Obesity and diabetes are significant public health concerns globally and in the United States. ‘Diabesity’ is a term used to describe the combination of adverse health effects of obesity and diabetes on individuals. In the recently concluded Pri-Med East Conference, 2022, in Boston, Nicholas Pennings, DO, Campbell University School of Osteopathic Medicine, Lillington, NC, and Jennifer Green, MD, Professor of Medicine Department of Medicine, Division of Endocrinology, Duke University Medical Center, Durham, NC, discussed the management of obesity, therapeutic inertia, 6 A’s of behavior change, and how the clinicians can reframe their mindset to treat obesity.
Obesity increases the risks for people with diabetes
About 60%-80% of people with diabetes also have obesity (Body Mass Index ≥30). Obesity greatly increases mortality risk, diabetes progression, and related complications among people with diabetes.
Benefits of weight loss in people with diabetes
The benefits of weight loss among people with diabetes are well documented. Prior studies have reported that participants with diabetes who lost ≥10% of their body weight showed cardiovascular and mortality benefits. Additional benefits include reduced need for diabetes medications, fewer hospitalizations, improved sexual functioning, and decreased waist circumference.
Weight loss has the potential to improve other comorbidities as well. These include improved lipid profile, improved blood pressure control, reduced cancer, reduced severity of sleep apnea, improved management of urinary incontinence, reduced knee pain in osteoarthritis, and reduced frequency and severity of gastroesophageal reflux disease.
Challenges of lifestyle modifications
Lifestyle modifications alone are insufficient for weight loss. Research has shown that modifications to diet and activity typically reduce weight by 5% to 10%. Lifestyle changes take time to start and maintain. As weight loss occurs, the body makes it more challenging to continue losing weight and works to regain it.
Existence of therapeutic inertia around treating obesity
Therapeutic inertia is a significant barrier in the management of obesity. According to the American Diabetes Association, “therapeutic inertia is a lack of timely adjustment to therapy when a patient’s treatment goals are not met.”
Some of the causes of this therapeutic inertia around obesity include clinicians being busy treating other critical chronic diseases, lack of penalty for neglecting to treat obesity, clinicians lacking comfort prescribing weight loss interventions, and patient misconceptions and lack of awareness around pharmacologic treatment (such that weight loss medicine are ineffective, unsafe and is not a long-term solution).
Sometimes the clinicians are also biased towards patients with obesity, believing them to be lazy, undisciplined, and unlikely to adhere to recommended changes and view them as a “waste of time.”
Treatment approach for obesity
The speakers highlighted that patient-provider communications about a patient’s weight should be patient-centric, empathetic, non-judgemental, performed using appropriate terminology, focused on health rather than weight, focused on shared decision-making, and providing practical options to assist with weight loss. For patients with a Body Mass Index (BMI) ≥27 with diabetes and/or other weight-related comorbidities or a BMI ≥30 without comorbidities, anti-obesity medications should be prescribed as an adjunct to lifestyle therapy. Clinicians should adjust their treatment plan if patients on anti-obesity medications aren’t achieving 5% weight loss after 12 weeks. If patients are at maximum dose and not meeting goals, one should change medication, the speakers highlighted. However, if all fails bariatric surgery, endoscopic procedures, and non-surgical intervention should be considered.
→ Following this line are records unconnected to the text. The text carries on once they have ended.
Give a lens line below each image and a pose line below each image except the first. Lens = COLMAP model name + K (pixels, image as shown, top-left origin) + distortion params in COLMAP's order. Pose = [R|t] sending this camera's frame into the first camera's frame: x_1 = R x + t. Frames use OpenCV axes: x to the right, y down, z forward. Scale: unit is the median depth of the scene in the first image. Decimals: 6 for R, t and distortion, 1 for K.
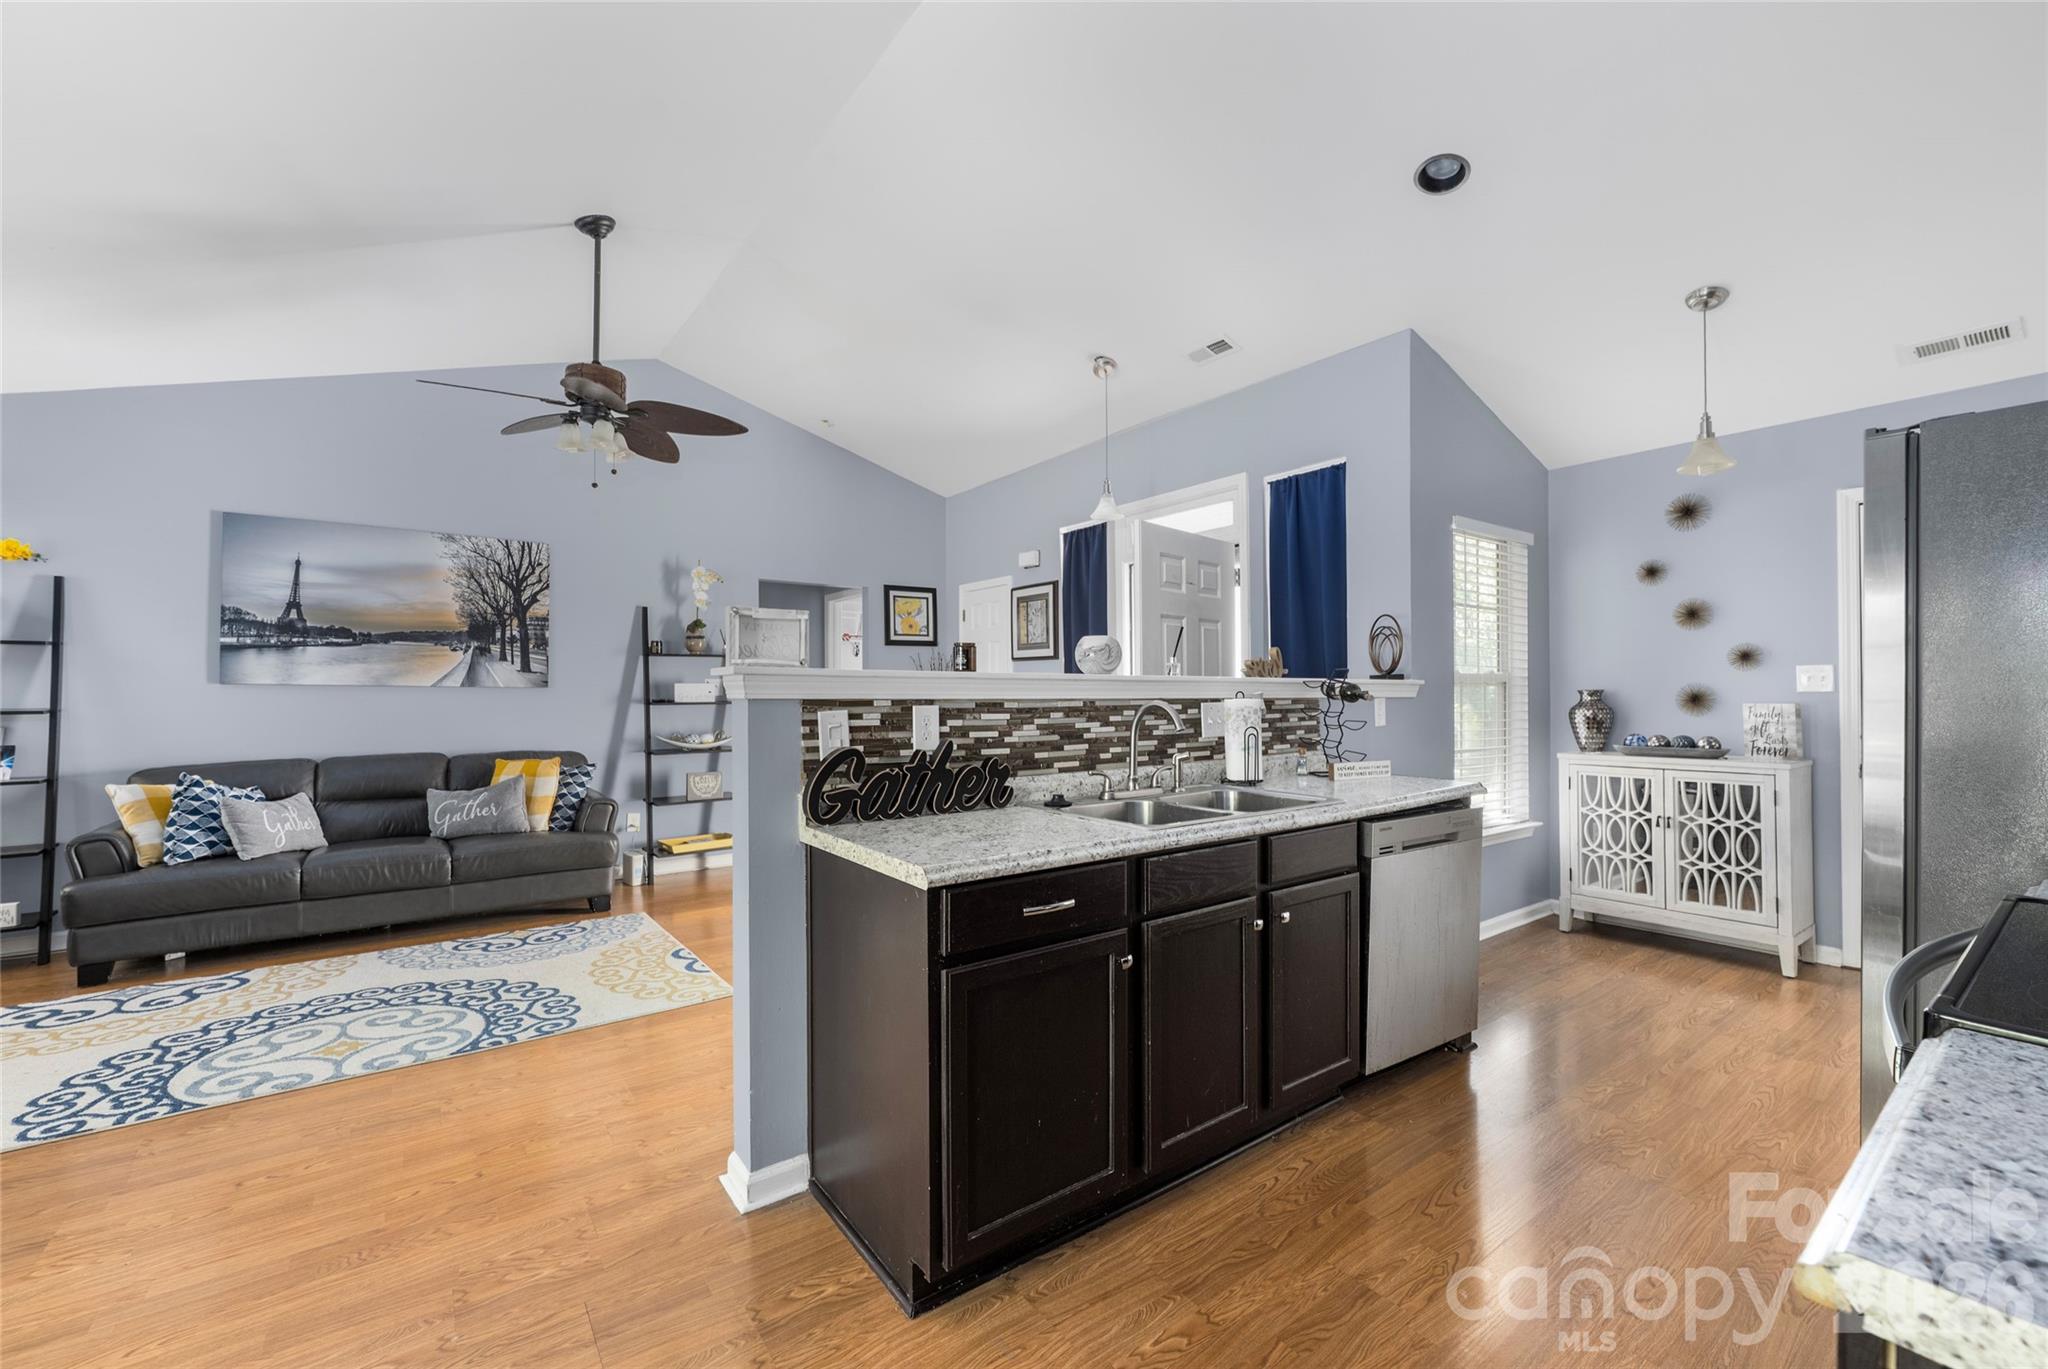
lens RADIAL K [[826.8, 0, 1028.1], [0, 826.8, 695.9], [0, 0, 1]] dist [-0.008370, 0.001595]
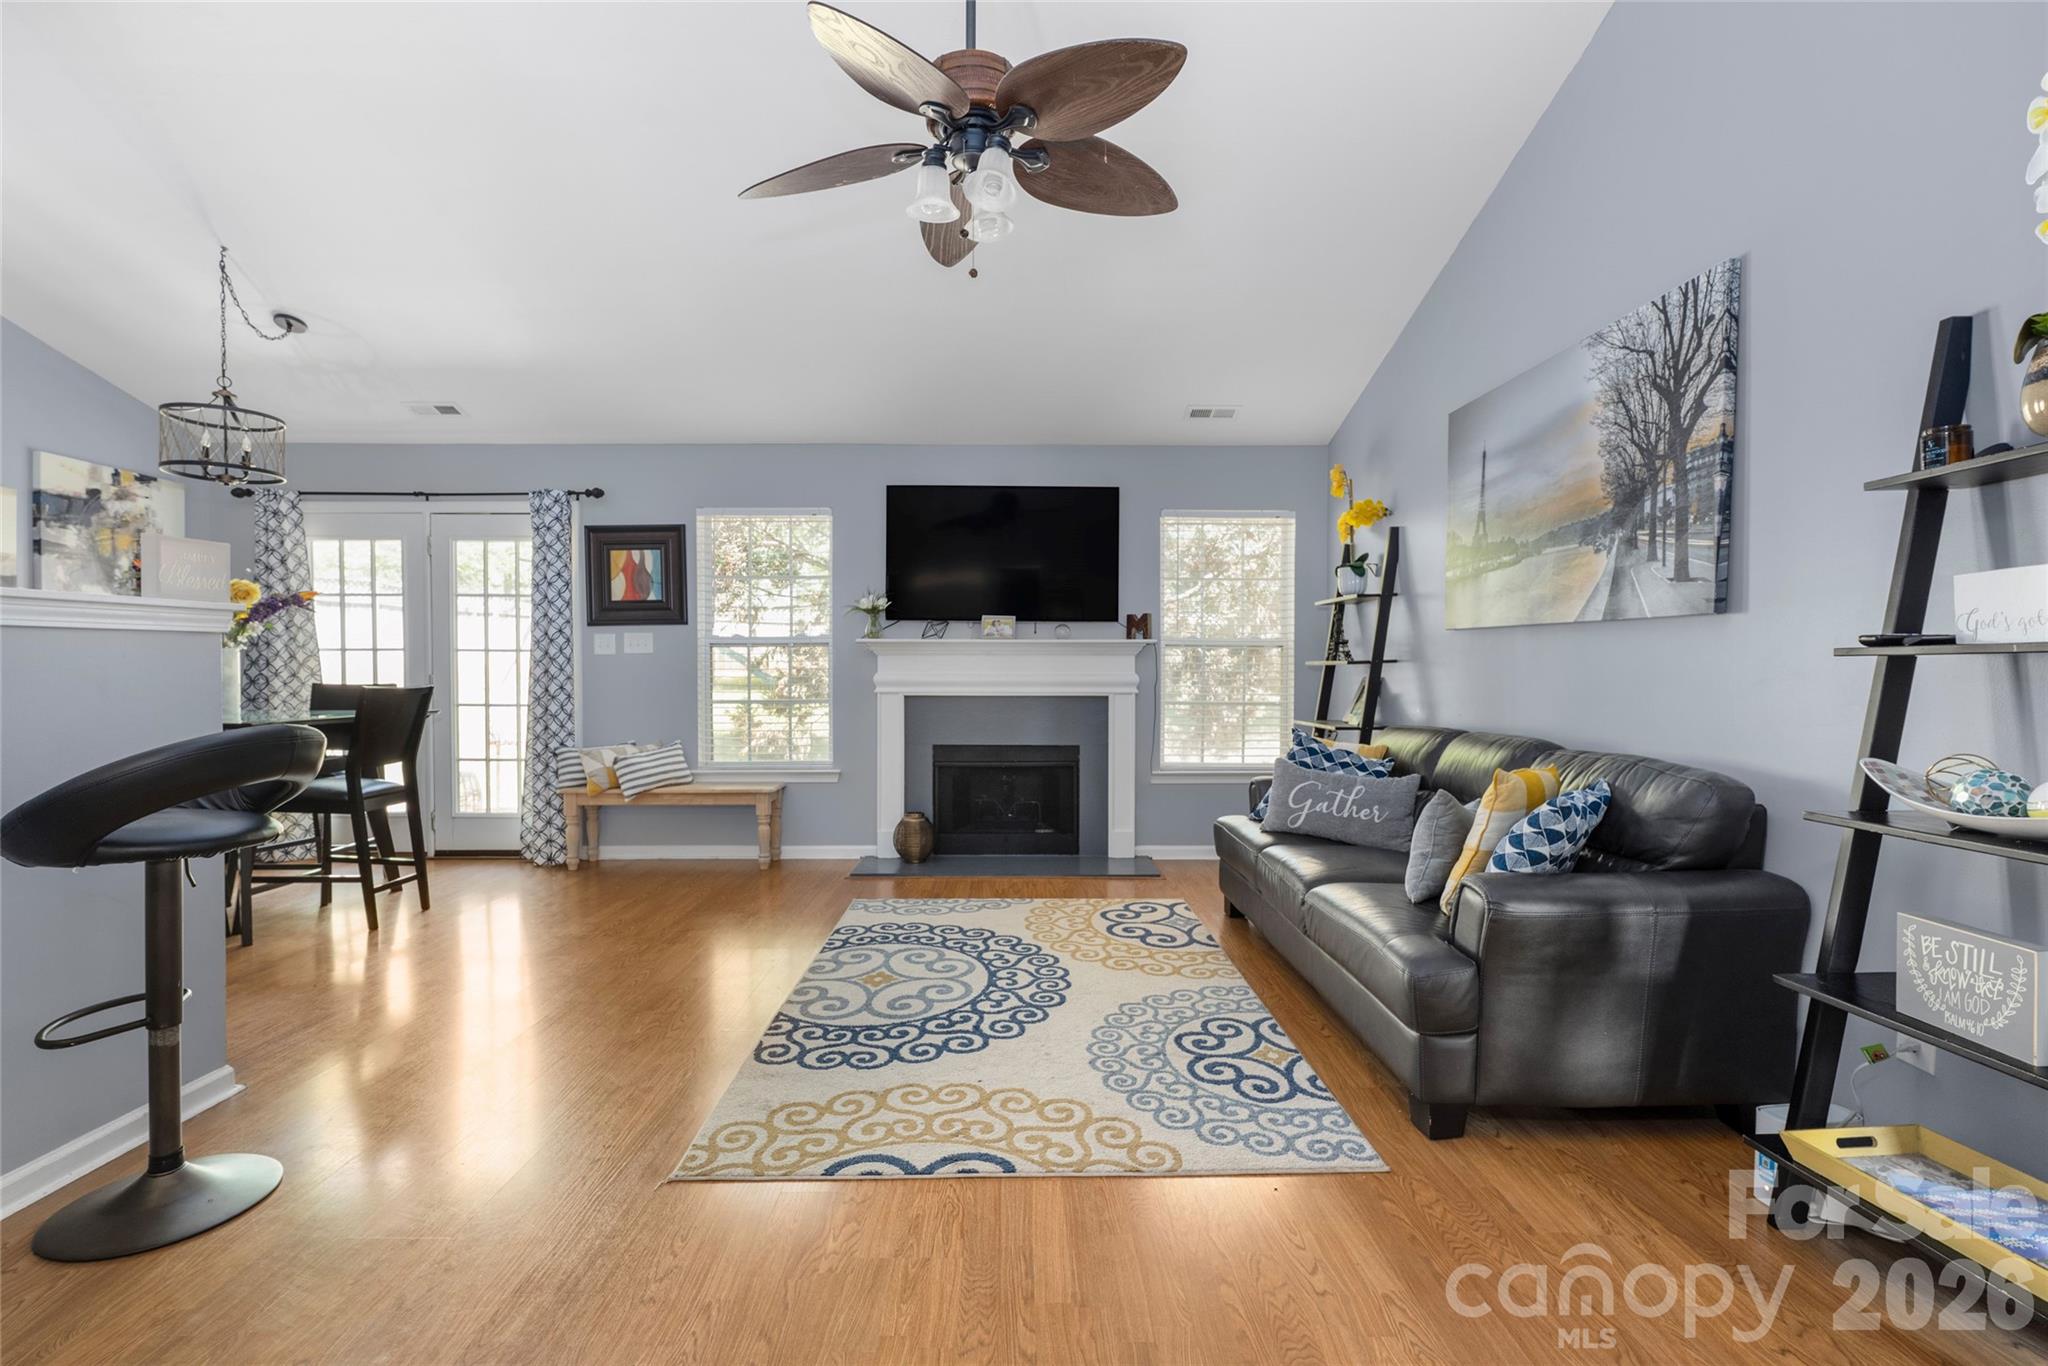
lens RADIAL K [[908.4, 0, 995.0], [0, 908.4, 687.2], [0, 0, 1]] dist [-0.000823, 0.000232]
pose [[-0.591772, 0.022266, -0.805798, -0.005481], [-0.002447, 0.999564, 0.029417, 0.022512], [0.806101, 0.019379, -0.591460, 1.574624]]
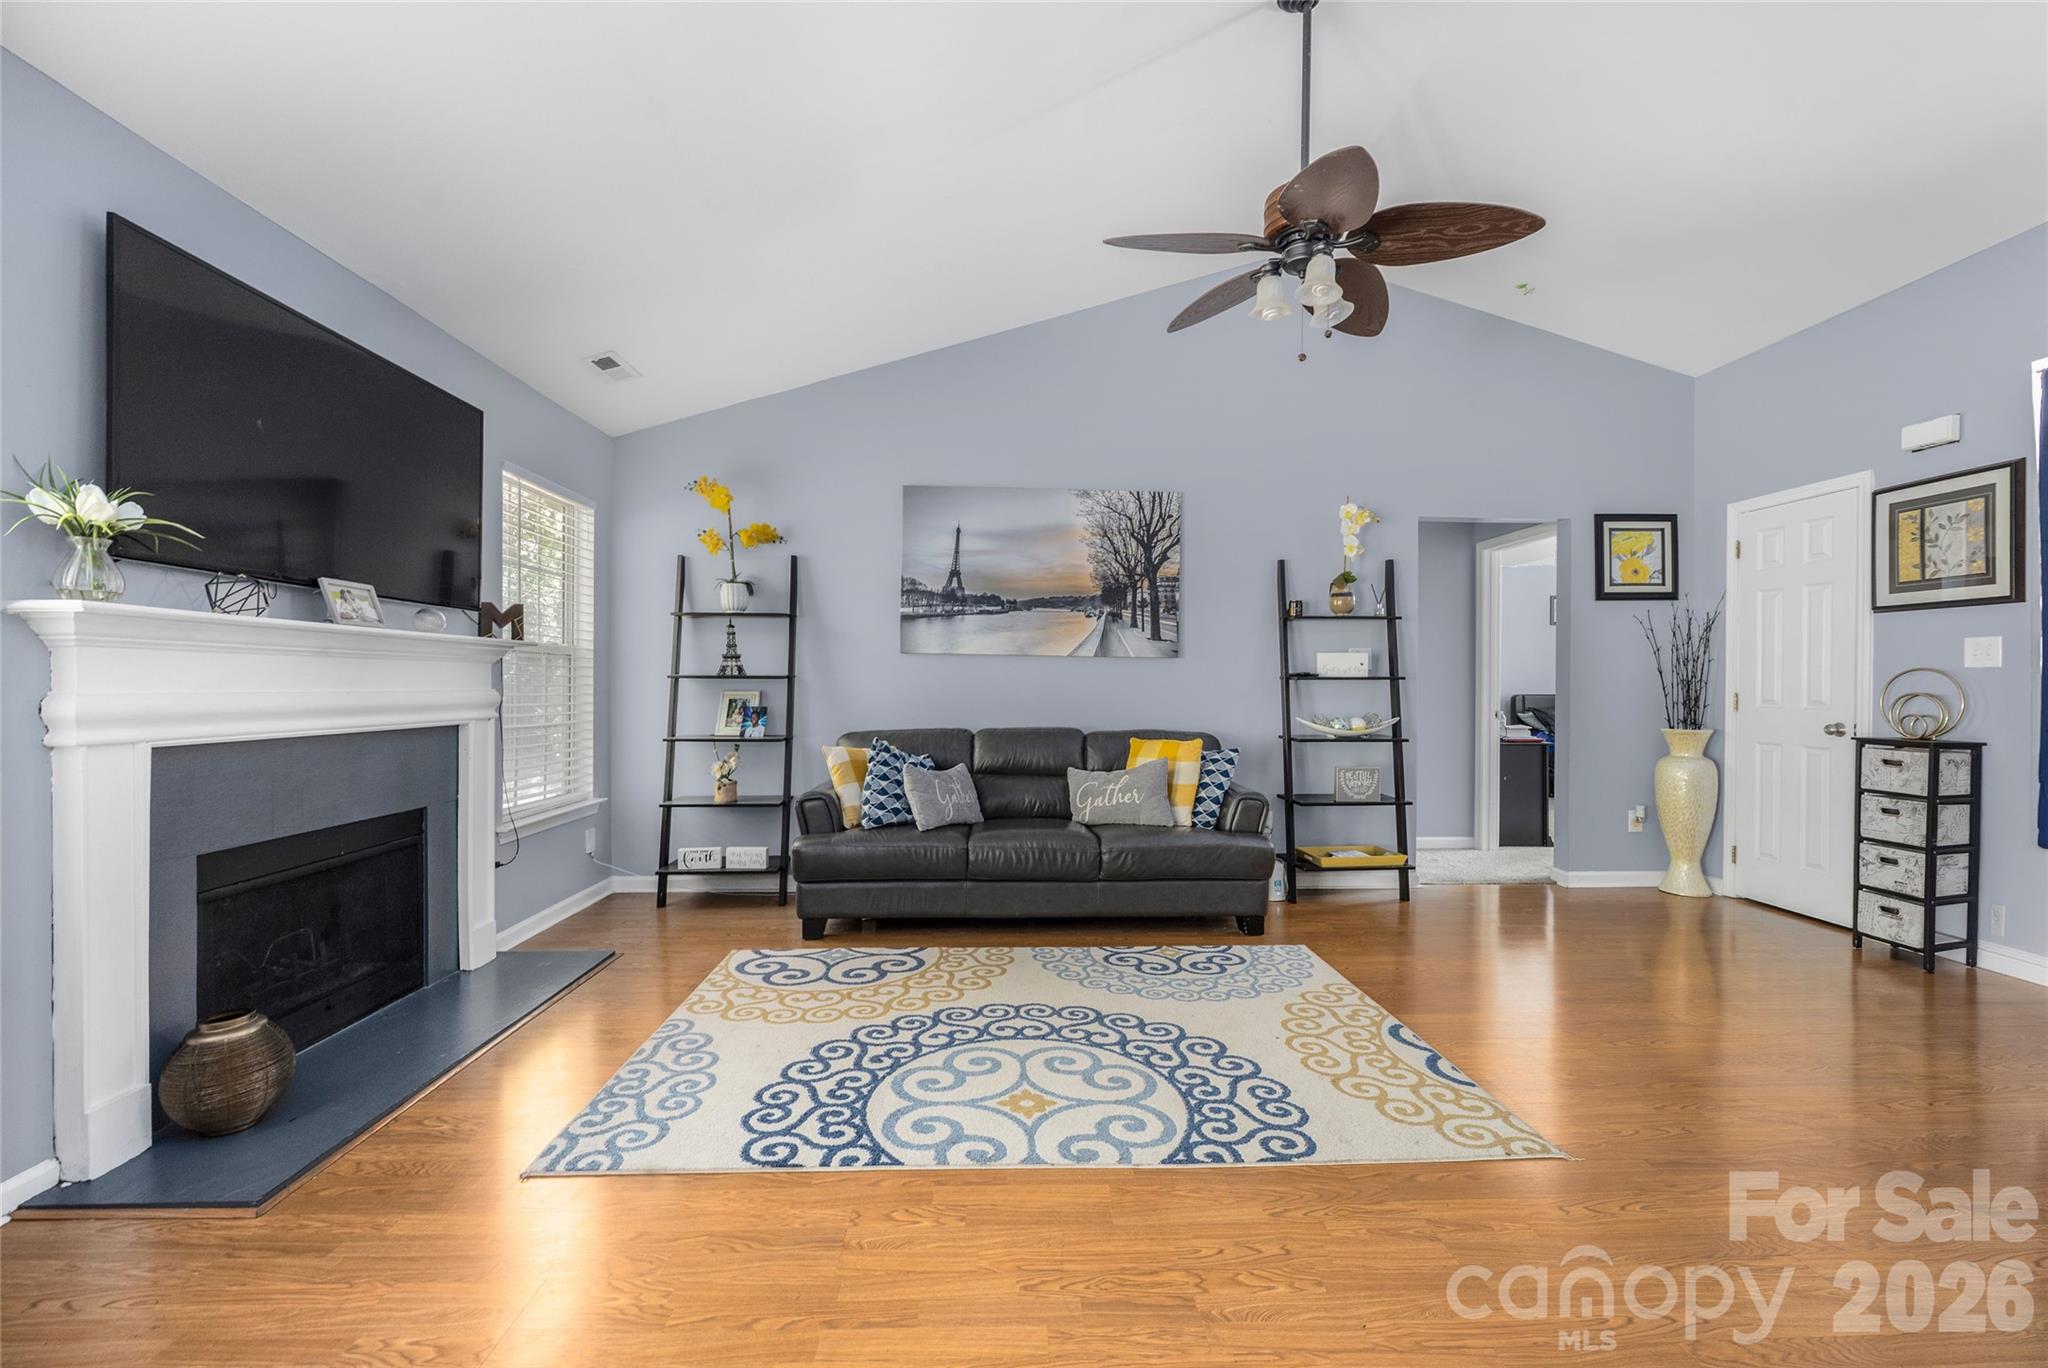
lens RADIAL K [[826.8, 0, 1038.9], [0, 826.8, 685.6], [0, 0, 1]] dist [-0.008370, 0.001595]
pose [[0.830412, 0.009722, -0.557065, -0.351843], [-0.011638, 0.999932, 0.000102, 0.033191], [0.557028, 0.006398, 0.830469, 0.318064]]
The 6 A’s for behavior change in weight management
The speakers discussed the 6 A’s clinicians should keep in mind to underline behavior change in weight management. These include:
- Ask – asking permission to discuss the patient’s weight and preferred terms;
- Assess – assessing patients for obesity with metabolic risk factors and patients’ readiness and ability to make changes at this time;
- Advise – advising patients of the health benefits of weight loss and lifestyle change;
- Agree- agreeing with patients on the measurable and achievable goal that will lead to health benefits;
- Assist- assisting patients in creating a management strategy that leverages the entire care, such as referrals to dietitians, social workers, obesity medicine providers, etc.;
- Arrange- arranging follow-up to create a structure for accountability and feedback on progress.
Reframing our mindset to treat obesity as a chronic disease
The speakers concluded their talk by emphasizing the need to reframe our mindset in treating obesity as a chronic condition. Obesity should be treated as a chronic health issue that requires long-term care. Multiple anti-obesity drugs and interventions can be used long-term and have been proven to help sustain weight loss better than lifestyle changes alone.